If there is a blockage in this baffle, you should be able to tell immediately. In certain cases, pushing the clog via the access port may be sufficient to clear it out. If you’re unclear of how to access any of this, you should seek the advice of a professional plumber.
Tree Roots are Infiltrating Your Pipes
Tree roots that are in the way of a septic tank’s operation can also be a source of problems. Whether sewage is beginning to back up into your drains, there are inexplicable cracks in your driveway and sidewalk, or you notice persistent puddles and damp spots in your grass even when it hasn’t rained, it is possible that roots have penetrated your plumbing system. Roots may develop fractures in your drain pipes, and if they continue to grow over time, these fissures can expand and cause significant damage.
The installation of modern, plastic pipes that are capable of withstanding root damage can help you avoid the problem of root penetration.
Root growth inhibitors are also recommended if you have trees near to where your pipes are located, since this will prevent them from growing.
You should chop down any trees whose roots are penetrating your pipes and remove the stumps in order to prevent roots from sprouting back after you’ve cleaned out your pipes if you are able to bear the thought of doing so.
Leaks in Sewage Tank or Lines
Many homeowners dream of having lush, green grass, but if your lawn is vibrantly green but the plants around it are dead, it might be an indication of a septic tank leak, according to the American Septic Tank Association. Experiencing unexplained green grass might also be an indication that your septic tank is pumping out an excessive amount of water, soaking your yard. Moreover, there may even be sewage accumulating in your yard in this situation. This is an issue that should be addressed by a plumbing specialist as soon as possible in order to minimize any potential health risks and costly damage to your property.

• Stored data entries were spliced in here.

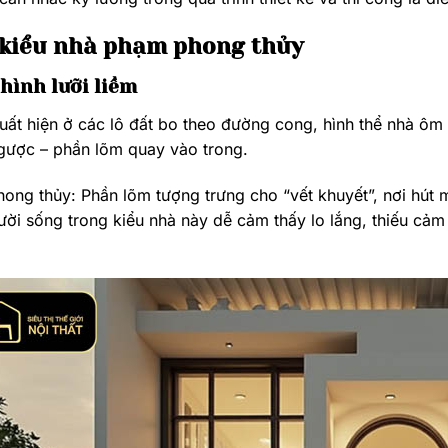
 kiểu nhà phạm phong thủy
 hình lưỡi liềm
ất hiện ở các lô đất bo theo đường cong, hình thể nhà ôm 
gược – phần lõm quay vào trong.
hong thủy: Phần lõm tượng trưng cho “vết khuyết”, nơi hút
ời sống trong kiểu nhà này dễ cảm thấy lo lắng, thiếu cảm 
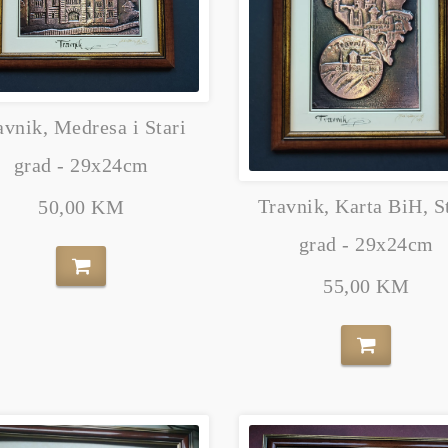
avnik, Medresa i Stari
grad - 29x24cm
Travnik, Karta BiH, S
50,00 KM
grad - 29x24cm
55,00 KM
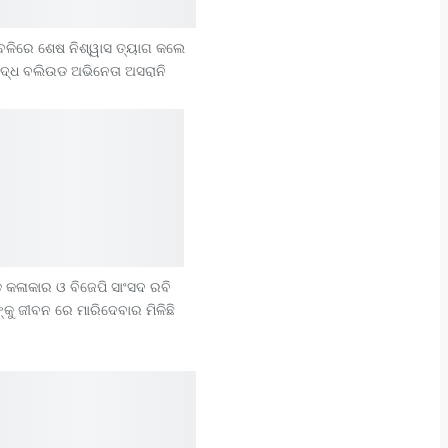
ବଳିରେ ଶେଷ ନିଶ୍ୱାସ ତ୍ୟାଗ କଲେ
ିଦ୍ଧ ବଲିଉଡ ଅଭିନେତା ଅସରାନି
କଳାକାର ଓ ବିଜେପି ସାଂସଦ ରବି
୍କୁ ଜୀବନ ରେ ମାରିଦେବାର ମିଳିଛି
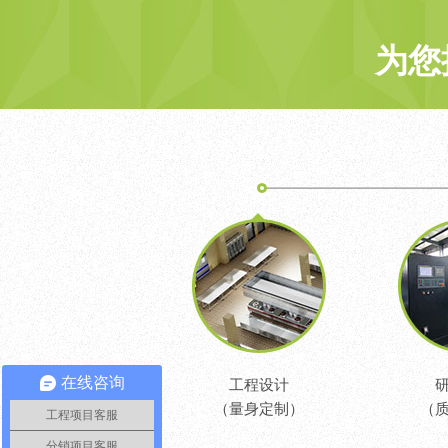
为您
在线咨询
工程设计
（量身定制）
（
工程项目客服
分销项目客服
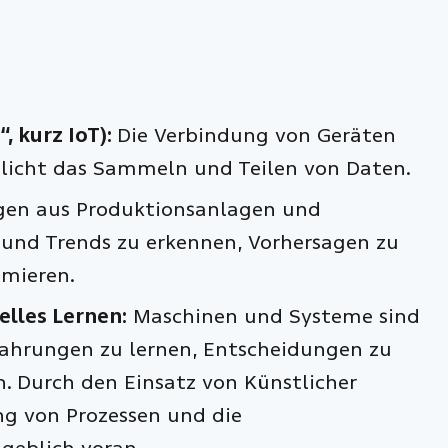
, kurz IoT):
Die Verbindung von Geräten
licht das Sammeln und Teilen von Daten.
gen aus Produktionsanlagen und
 und Trends zu erkennen, Vorhersagen zu
imieren.
elles Lernen:
Maschinen und Systeme sind
rfahrungen zu lernen, Entscheidungen zu
. Durch den Einsatz von Künstlicher
ng von Prozessen und die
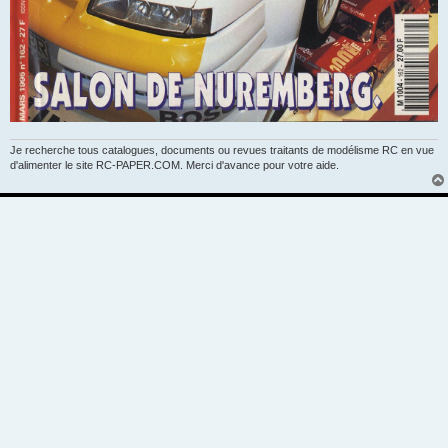
Je recherche tous catalogues, documents ou revues traitants de modélisme RC en vue
d'alimenter le site RC-PAPER.COM. Merci d'avance pour votre aide.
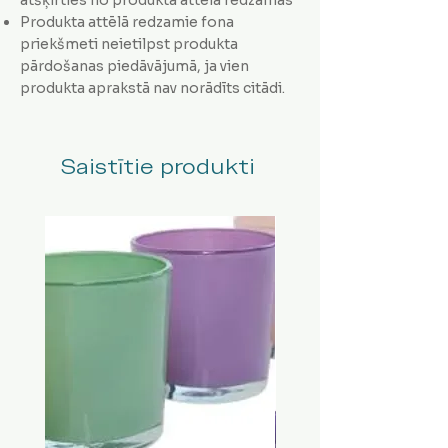
Produkta attēlā redzamie fona
priekšmeti neietilpst produkta
pārdošanas piedāvājumā, ja vien
produkta aprakstā nav norādīts citādi.
Saistītie produkti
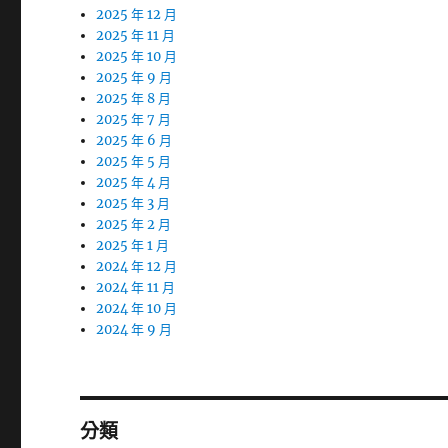
2025 年 12 月
2025 年 11 月
2025 年 10 月
2025 年 9 月
2025 年 8 月
2025 年 7 月
2025 年 6 月
2025 年 5 月
2025 年 4 月
2025 年 3 月
2025 年 2 月
2025 年 1 月
2024 年 12 月
2024 年 11 月
2024 年 10 月
2024 年 9 月
分類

IncorrectSeptic Tank Installation
The proper installation of a septic system allows the system to operate smoothly. Know if the firm who built your septic system done it in an accurate and timely manner? Most likely, if you bought an older property, you have no idea who built the septic system in the first place. Furthermore, because you can’t look into your septic system, you have no idea what’s going on down there as well. Failure to bury the tank deeply enough, installing the incorrect-size tank, or utilizing the incorrect soil in the drainfield are all examples of installation problems that can result in septic tank failure.
Increased Water Use
Before it overflows, your septic tank can only contain a certain amount of water. Septic tanks can collapse if there is a high number of people who depend on them for their water. If you have a big family, expect a significant number of long-term guests, or often hold parties, you should get your tank examined to ensure that it is the proper size. If this is the case, you may need to consider upgrading to a larger tank. Your septic system is capable of withstanding a lot of abuse, and it should continue to function well for many years provided it is properly maintained.
If you see any indicators of septic tank difficulties, such as clogged pipes, root infiltration, or sewage leaks, act promptly and call The Original Plumber for a septic tank check to ensure that any problems are resolved as soon and efficiently as possible.